The ceiling kept on coming, meeting the rising floor two meters up, while the supporting walls clapped together in the middle. Inevitably, the contents of Chain’s flat came too, slowly at first, then in a rush of dust and debris. The inside of the room turned opaque.
Tabletop calmly pulled her hood over her head and stepped over Petrovitch. She looked down on him through her wide, glassy visor, then extended her gun arm before disappearing into the yellow cloud.
Valentina coughed and spat and couldn’t see anything, despite being desperate to do so. The Oshicora guards crowded around the door frame, jostling for position. Petrovitch pushed past them all.
He was enveloped in dust. He crouched down, boosting the contrast on his camera and slapping down a heavy noise filter. There were blocky shapes falling from above to join the shapes below. He remembered not to breathe.

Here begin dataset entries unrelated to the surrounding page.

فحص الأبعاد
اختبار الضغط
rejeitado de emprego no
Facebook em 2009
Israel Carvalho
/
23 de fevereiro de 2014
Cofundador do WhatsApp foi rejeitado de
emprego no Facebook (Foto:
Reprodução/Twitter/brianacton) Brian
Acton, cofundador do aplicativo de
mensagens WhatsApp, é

Tabletop was ahead, poised, weapon tracking across the ruin of the floor. Rubble shifted to her left. She spun and leaped. The dust cloud flashed bright as she fired at her target, just as he fired at her. But she was no longer where he thought she would be, and he was still mostly pinned under brick and wood and plaster. Daniels died, and she did not.
Petrovitch moved forward. The dust was settling, and the room behind him was slowly filling with men, edging forward, almost blind, feeling their way.
Valentina was moving too, back pressed to the reassuring solidity of the wall.
Chain’s bath ripped free from its mountings. Water from severed pipes sprayed out in an arc as it rolled over the ragged lip of the floor and dropped. A long shape was flung free before the heavy cast-iron tub shattered into flying fragments. It tumbled against Tabletop, the weight of it knocking her flat against the sharp rubble, trapping her legs.
As she braced herself to push the object away, something else rose from the floor. Debris spilled off it as it straightened, and it seemed to stand there for a moment while it resolved into Andersson’s outline.
“Target, dead ahead,” called Petrovitch, and enough of his side got the idea. He threw himself down, trying to burrow under the rubble, as bullets sang over his head close enough that he could feel the heat of their passing.
Almost every one missed. Almost. But Petrovitch wasn’t giving prizes for marksmanship. He just wanted enough to strike where it mattered.
“Cease fire!” He kept down, just to make sure that every finger had left their trigger, then scrambled over to Tabletop. He went to one end of the shape lying across her and found feet, tightly bound in soft bandages. He ran his hands along and found hands pressed against thighs, all swathed and immobile. Arms, chest, head.
She was wrapped like a mummy, immobile, unseeing, unhearing, mute.
He couldn’t lift her on his own. It took six of them, hauling her up, carrying her like a roll of carpet, up and out, streaming dust like they were on fire. When they started to slow, Petrovitch urged them faster.
“Go. Forget the cars. Run!”
[Is she safe?]
“Don’t know.”
[The drone launched one minute twenty seconds ago. I now have control of it, but not the missiles. I am so very sorry.]
“There has to be something you can do.” After all this way, so much distance traveled.
[The missiles are blank to me. There is nothing to hold on to. I think that they meant this to happen, from the very beginning. They do not understand what I am, so they must destroy me.]